How To Train Your Disruptors

Kennedy Morganfield

 

aug 2020

Three suns and two moons cast an iridescent glow over the Harlem River. One of each occupies the usual haunts, throned amid stray hazy clouds in an otherwise clear sky. The remaining three celestial bodies dance across the silk scarf wrapped around my chest. Complete with rosy cheeks, pursed lips, and soulful eyes, the familiar faces gaze outward in brilliant shades of scarlet, hot pink, and dandelion. They complement the tangerine linens billowing around my ankles in the late May breeze. But it is neither my watercolor top half nor my tropical culottes that have taken on personalities of their own.

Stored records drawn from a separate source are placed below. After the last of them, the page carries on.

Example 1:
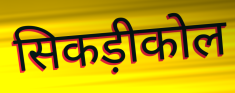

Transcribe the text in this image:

सिकड़ीकोल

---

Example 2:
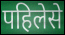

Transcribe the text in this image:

पहिलेसे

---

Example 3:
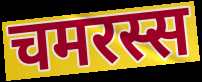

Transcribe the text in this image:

चमरस्स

I’ve never walked a dog. I have, however, worn a pair of Fila Disruptors, and I assume the experiences are more or less the same. Nothing but the double-knotted shoelaces tether them to my feet. They snarl at concertgoers, baring oversized fangs on either side of the soles. Their platforms provide an additional two inches of menace. Every imaginable geometric figure is carved into the white leather and synthetic materials. Melted right triangles flank each quarter panel like a Rottweiler’s slobbery, gnawed chew toys. Four navy and red block letters on the tongues serve as identification tags, as if it’s possible to lose sight of these shoes. I clomp through the meadow between musical acts atop rigid, blinding units. Even as I sit and sway to the funk-infused melodies of Blood Orange, my disobedient Filas poke at the remnants of my vegan cheeseburger. I cross my legs to prevent them from charging the stage and howling along to “Holy Will.”

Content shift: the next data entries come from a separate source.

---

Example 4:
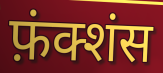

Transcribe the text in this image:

फ़ंक्शंस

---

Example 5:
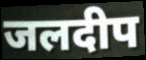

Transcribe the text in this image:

जलदीप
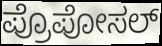
ಪ್ರೊಪೋಸಲ್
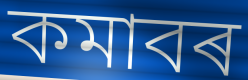
কমাবৰ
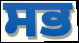
ਸਭ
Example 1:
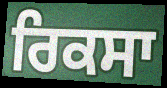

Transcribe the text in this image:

ਰਿਕਸਾ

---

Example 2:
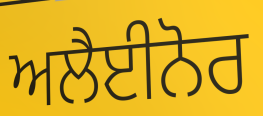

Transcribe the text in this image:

ਅਲੈਈਨੋਰ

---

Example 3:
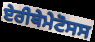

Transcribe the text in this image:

ਏਰੀਥੇਮੇਟੋਸਸ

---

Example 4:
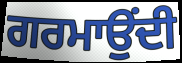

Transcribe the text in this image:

ਗਰਮਾਉਂਦੀ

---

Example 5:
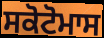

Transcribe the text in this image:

ਸਕੋਟੋਮਾਸ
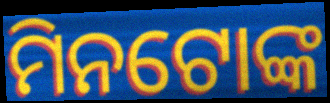
ମିନଟୋଙ୍କ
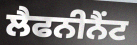
ਲੈਫਨੀਨੈਂਟ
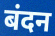
बंदन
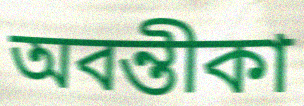
অবন্তীকা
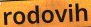
rodovih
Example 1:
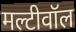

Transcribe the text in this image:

मल्टीवॉल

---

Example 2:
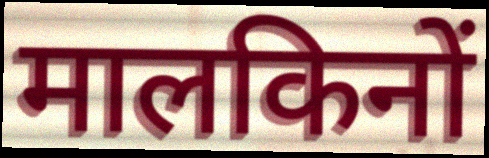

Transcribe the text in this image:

With every step towards the main stage—where Tyler, the Creator would soon introduce his latest project to a live audience—my Disruptors take generous bites of the earth below. I glance up at my best friend, who is at least a head taller than me, in their own carnivorous footwear. Street style photographers captured several shots of us today, and in each one, our Filas round out the family portrait. Finally, our matching strides slow to a stop. Our sneakers have frolicked on Randall’s Island all day, and now they rest, awaiting further stimuli.

As one of the three suns dips lower and lower, sweaty bodies swarm the pit. I brace to hear whimpers near the ground. But nothing happens. The roar of the crowd and the glitchy bass notes of “IGOR’S THEME” swallow the silence. Our Fila Disruptors enjoy Tyler’s set, one of mythic proportions, untrampled. That’s when I realize—there are no dogs at our feet, only dragons.

I am plucked from the sensory overload that is the Governors Ball Music Festival. I trade in tickling blades of grass for twentysomething tufts of gray carpet. Once again an only child, I confront the undesirable souvenirs my Filas collected on their travels. 

Of course, I can only scrub away so much. My thumbs hover over the dimpled insoles. I trace the delicate stretch marks that annotate the shoe’s curvature. Stubborn dirt speckles what were once white scales. I grimace at the sight of my exotic pets, so battered by the elements. But what I lost in material purity, I gain in memories. My first music festival is fossilized here. Dried mud lodged itself in the gridded soles, but so did sticky pineapple juice and vulgar lyrics and adrenaline.

 

Kennedy Morganfield is from St. Louis, Missouri, and studies in the McKelvey School of Engineering at Washington University in St. Louis.